■ **Task**: Exclude the pictures and retype the entries as written.

*** Opening Entries provided ***

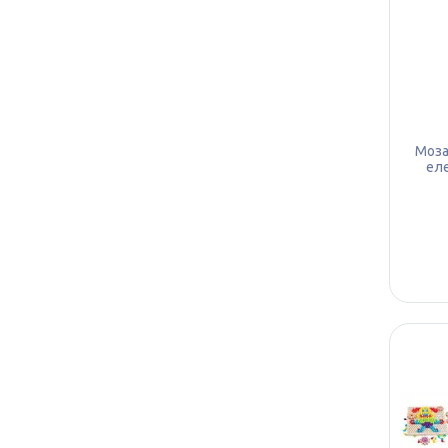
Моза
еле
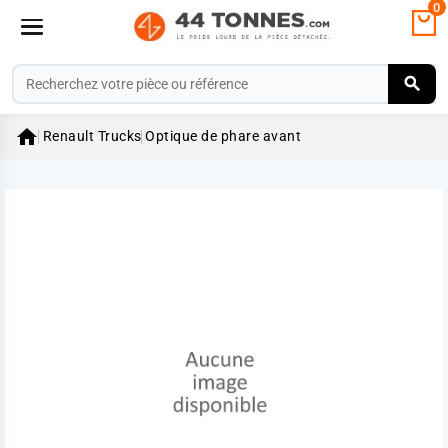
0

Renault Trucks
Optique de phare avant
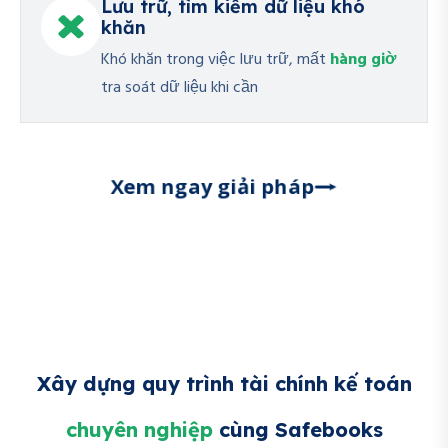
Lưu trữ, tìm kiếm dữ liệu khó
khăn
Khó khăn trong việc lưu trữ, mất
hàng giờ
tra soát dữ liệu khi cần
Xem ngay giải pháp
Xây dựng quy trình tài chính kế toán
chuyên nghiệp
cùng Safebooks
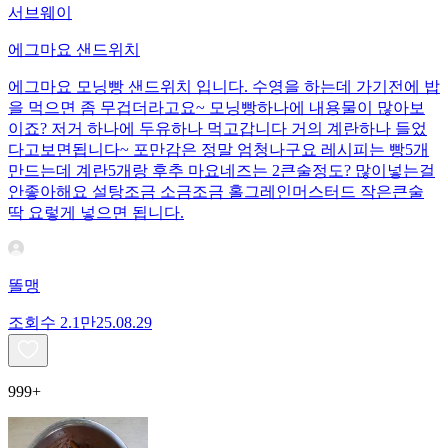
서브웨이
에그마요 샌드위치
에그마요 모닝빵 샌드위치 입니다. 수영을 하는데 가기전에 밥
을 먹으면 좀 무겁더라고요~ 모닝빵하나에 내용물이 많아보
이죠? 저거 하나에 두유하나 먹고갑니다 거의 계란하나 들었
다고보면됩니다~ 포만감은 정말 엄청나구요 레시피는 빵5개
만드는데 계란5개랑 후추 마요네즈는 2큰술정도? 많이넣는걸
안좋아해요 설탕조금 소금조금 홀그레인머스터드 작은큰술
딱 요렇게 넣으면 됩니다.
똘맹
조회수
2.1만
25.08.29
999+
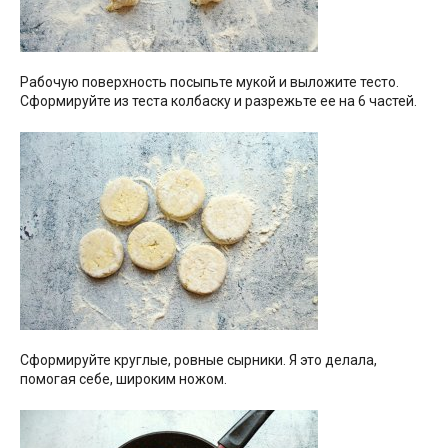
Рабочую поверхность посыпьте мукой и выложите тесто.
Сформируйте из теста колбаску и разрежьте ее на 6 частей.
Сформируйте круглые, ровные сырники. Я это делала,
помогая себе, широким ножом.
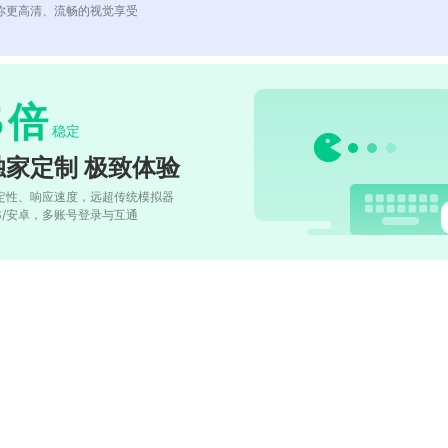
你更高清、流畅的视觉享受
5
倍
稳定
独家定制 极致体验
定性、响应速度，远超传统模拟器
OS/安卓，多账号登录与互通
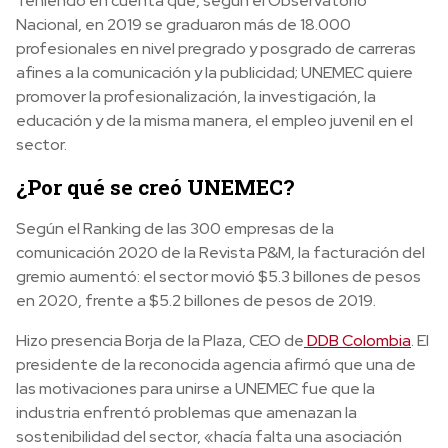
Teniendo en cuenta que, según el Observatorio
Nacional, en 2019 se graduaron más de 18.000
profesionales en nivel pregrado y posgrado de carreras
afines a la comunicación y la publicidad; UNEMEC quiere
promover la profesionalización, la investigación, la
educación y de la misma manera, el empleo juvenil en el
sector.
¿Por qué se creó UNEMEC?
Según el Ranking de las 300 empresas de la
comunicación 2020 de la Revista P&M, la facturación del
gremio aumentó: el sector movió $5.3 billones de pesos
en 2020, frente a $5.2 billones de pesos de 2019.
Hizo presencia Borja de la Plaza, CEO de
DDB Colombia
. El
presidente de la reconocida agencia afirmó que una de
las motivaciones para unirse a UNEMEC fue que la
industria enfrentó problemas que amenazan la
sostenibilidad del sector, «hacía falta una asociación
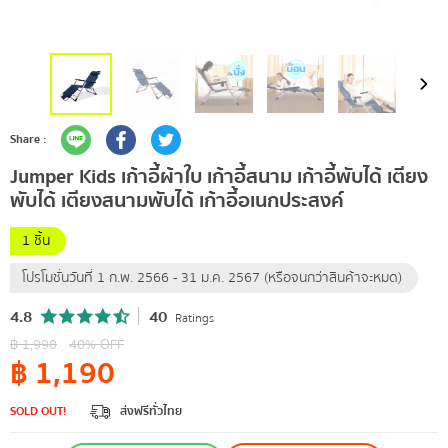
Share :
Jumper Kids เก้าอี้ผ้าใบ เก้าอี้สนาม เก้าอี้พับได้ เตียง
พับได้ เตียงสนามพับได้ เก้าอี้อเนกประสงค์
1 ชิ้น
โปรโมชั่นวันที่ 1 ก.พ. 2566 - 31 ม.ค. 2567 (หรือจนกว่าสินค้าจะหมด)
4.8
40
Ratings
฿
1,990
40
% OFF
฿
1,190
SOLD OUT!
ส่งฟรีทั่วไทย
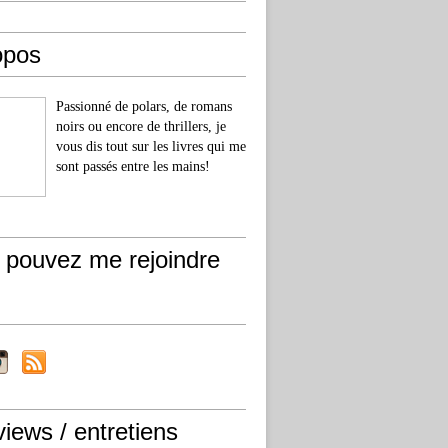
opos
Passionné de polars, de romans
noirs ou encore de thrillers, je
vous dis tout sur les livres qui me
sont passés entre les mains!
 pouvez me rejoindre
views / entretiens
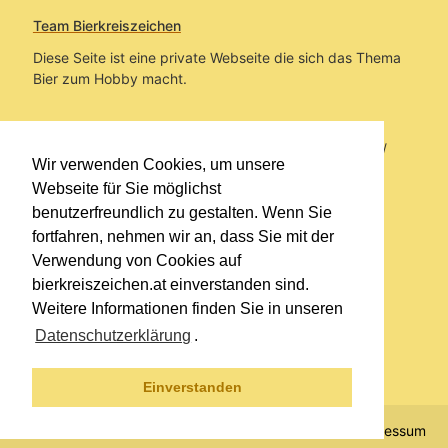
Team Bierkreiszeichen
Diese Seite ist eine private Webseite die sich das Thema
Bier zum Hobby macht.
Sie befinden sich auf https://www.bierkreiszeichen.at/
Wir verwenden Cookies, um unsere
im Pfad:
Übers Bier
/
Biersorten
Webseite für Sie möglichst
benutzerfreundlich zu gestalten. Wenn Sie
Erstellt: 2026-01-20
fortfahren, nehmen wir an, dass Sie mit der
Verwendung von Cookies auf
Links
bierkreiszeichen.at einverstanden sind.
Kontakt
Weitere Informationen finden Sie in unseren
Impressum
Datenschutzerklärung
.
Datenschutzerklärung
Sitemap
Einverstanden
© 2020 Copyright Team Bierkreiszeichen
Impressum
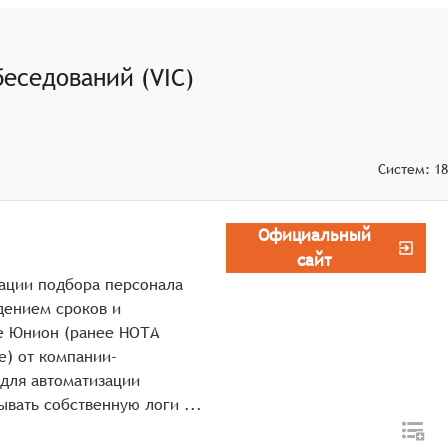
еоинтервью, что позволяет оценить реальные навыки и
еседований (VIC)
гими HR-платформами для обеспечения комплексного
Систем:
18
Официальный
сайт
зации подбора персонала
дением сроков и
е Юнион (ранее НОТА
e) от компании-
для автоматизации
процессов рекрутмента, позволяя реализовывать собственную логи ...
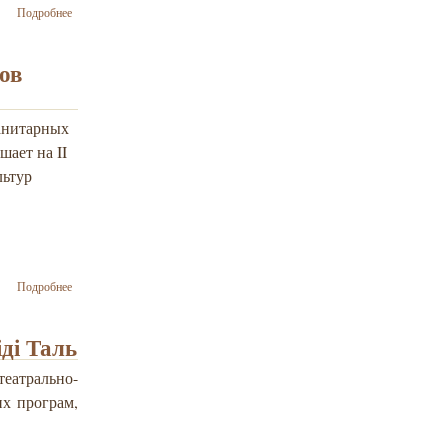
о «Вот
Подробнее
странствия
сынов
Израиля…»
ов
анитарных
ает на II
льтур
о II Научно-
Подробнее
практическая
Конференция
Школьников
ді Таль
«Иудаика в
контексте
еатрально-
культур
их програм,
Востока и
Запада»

*** Closing Entries provided ***

■ **Answer box**:
Моза
еле
0

Renault Trucks
Optique de phare avant
Lưu trữ, tìm kiếm dữ liệu khó
khăn
Khó khăn trong việc lưu trữ, mất
hàng giờ
tra soát dữ liệu khi cần
Xem ngay giải pháp
Xây dựng quy trình tài chính kế toán
chuyên nghiệp
cùng Safebooks
서브웨이
에그마요 샌드위치
에그마요 모닝빵 샌드위치 입니다. 수영을 하는데 가기전에 밥
을 먹으면 좀 무겁더라고요~ 모닝빵하나에 내용물이 많아보
이죠? 저거 하나에 두유하나 먹고갑니다 거의 계란하나 들었
다고보면됩니다~ 포만감은 정말 엄청나구요 레시피는 빵5개
만드는데 계란5개랑 후추 마요네즈는 2큰술정도? 많이넣는걸
안좋아해요 설탕조금 소금조금 홀그레인머스터드 작은큰술
딱 요렇게 넣으면 됩니다.
똘맹
조회수
2.1만
25.08.29
999+
Рабочую поверхность посыпьте мукой и выложите тесто.
Сформируйте из теста колбаску и разрежьте ее на 6 частей.
Сформируйте круглые, ровные сырники. Я это делала,
помогая себе, широким ножом.
你更高清、流畅的视觉享受
5
倍
稳定
独家定制 极致体验
定性、响应速度，远超传统模拟器
OS/安卓，多账号登录与互通
Teniendo en cuenta que, según el Observatorio
Nacional, en 2019 se graduaron más de 18.000
profesionales en nivel pregrado y posgrado de carreras
afines a la comunicación y la publicidad; UNEMEC quiere
promover la profesionalización, la investigación, la
educación y de la misma manera, el empleo juvenil en el
sector.
¿Por qué se creó UNEMEC?
Según el Ranking de las 300 empresas de la
comunicación 2020 de la Revista P&M, la facturación del
gremio aumentó: el sector movió $5.3 billones de pesos
en 2020, frente a $5.2 billones de pesos de 2019.
Hizo presencia Borja de la Plaza, CEO de
DDB Colombia
. El
presidente de la reconocida agencia afirmó que una de
las motivaciones para unirse a UNEMEC fue que la
industria enfrentó problemas que amenazan la
sostenibilidad del sector, «hacía falta una asociación
Share :
Jumper Kids เก้าอี้ผ้าใบ เก้าอี้สนาม เก้าอี้พับได้ เตียง
พับได้ เตียงสนามพับได้ เก้าอี้อเนกประสงค์
1 ชิ้น
โปรโมชั่นวันที่ 1 ก.พ. 2566 - 31 ม.ค. 2567 (หรือจนกว่าสินค้าจะหมด)
4.8
40
Ratings
฿
1,990
40
% OFF
฿
1,190
SOLD OUT!
ส่งฟรีทั่วไทย
opos
Passionné de polars, de romans
noirs ou encore de thrillers, je
vous dis tout sur les livres qui me
sont passés entre les mains!
 pouvez me rejoindre
views / entretiens
Team Bierkreiszeichen
Diese Seite ist eine private Webseite die sich das Thema
Bier zum Hobby macht.
Sie befinden sich auf https://www.bierkreiszeichen.at/
Wir verwenden Cookies, um unsere
im Pfad:
Übers Bier
/
Biersorten
Webseite für Sie möglichst
benutzerfreundlich zu gestalten. Wenn Sie
Erstellt: 2026-01-20
fortfahren, nehmen wir an, dass Sie mit der
Verwendung von Cookies auf
Links
bierkreiszeichen.at einverstanden sind.
Kontakt
Weitere Informationen finden Sie in unseren
Impressum
Datenschutzerklärung
.
Datenschutzerklärung
Sitemap
Einverstanden
© 2020 Copyright Team Bierkreiszeichen
Impressum
еоинтервью, что позволяет оценить реальные навыки и
еседований (VIC)
гими HR-платформами для обеспечения комплексного
Систем:
18
Официальный
сайт
зации подбора персонала
дением сроков и
е Юнион (ранее НОТА
e) от компании-
для автоматизации
процессов рекрутмента, позволяя реализовывать собственную логи ...
о «Вот
Подробнее
странствия
сынов
Израиля…»
ов
анитарных
ает на II
льтур
о II Научно-
Подробнее
практическая
Конференция
Школьников
ді Таль
«Иудаика в
контексте
еатрально-
культур
их програм,
Востока и
Запада»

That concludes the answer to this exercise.